Me Bindandi Gédéon Menwa affirme que la loi tchadienne offre une protection adéquate contre le travail des enfants. En effet, le Code du travail, notamment son article 52, interdit strictement l’emploi des adolescents de moins de 14 ans. Il précise également les conditions relatives aux horaires, aux types de travail autorisés et aux protections essentielles pour les jeunes travailleurs.
Le Tchad a également ratifié des conventions internationales cruciales, telles que la Convention n°138 de l’Organisation internationale du travail (OIT) sur l’âge minimum et la Convention n°182 sur les pires formes de travail des enfants. Selon l’avocat, ces engagements reflètent une volonté légale de prévenir l’exploitation et de conformer le droit tchadien aux standards internationaux.
Cependant, sur le terrain, la situation est loin d’être idéale. Me Gédéon souligne que le manque de moyens financiers et humains limite l’efficacité des protections prévues par la loi. Les inspections du travail sont trop peu équipées pour assurer un suivi effectif et régulier. Par ailleurs, les sanctions à l’encontre des employeurs qui ne respectent pas la législation ne sont pas suffisamment appliquées, ce qui peut être perçu comme une tolérance inacceptable vis-à-vis de l’exploitation des enfants.
Les causes de ce phénomène ne se limitent pas aux failles du système légal, mais sont également d’ordre structurel. La pauvreté et les conditions socio-économiques précaires contraignent de nombreuses familles à recourir au travail des enfants pour leur survie. Ce problème est exacerbé dans le secteur informel, où les contrôles sont quasiment inexistants, notamment sur les marchés, dans l’agriculture familiale et les services domestiques.

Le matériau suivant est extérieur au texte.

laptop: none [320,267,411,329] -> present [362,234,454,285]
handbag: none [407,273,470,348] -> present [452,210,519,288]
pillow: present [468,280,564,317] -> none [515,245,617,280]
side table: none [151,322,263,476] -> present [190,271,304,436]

Face à cette situation, Me Gédéon Menwa appelle à une action concertée. Il plaide pour le renforcement significatif des moyens des inspections du travail, la sensibilisation des familles et des employeurs ainsi que la mise en œuvre de mesures économiques visant à réduire la nécessité du travail des enfants. « Protéger les enfants n’est pas seulement une obligation légale, c’est aussi un devoir moral. Chaque enfant exploité est un droit fondamental piétiné. Et chaque progrès dans l’application de la loi est un pas vers une société plus juste », déclare-t-il.
La problématique du travail des enfants est complexe et nécessite une approche multi-dimensionnelle pour être efficacement résolue. En intensifiant les efforts pour appliquer rigoureusement les lois existantes et en s’attaquant aux causes profondes du problème, le Tchad peut progresser vers l’élimination du travail des enfants. La Journée mondiale contre le travail des enfants 2023 rappelle qu’une action coordonnée entre le gouvernement, les organisations non gouvernementales, les familles et les employeurs est indispensable pour garantir à chaque enfant le droit à l’enfance qu’il mérite.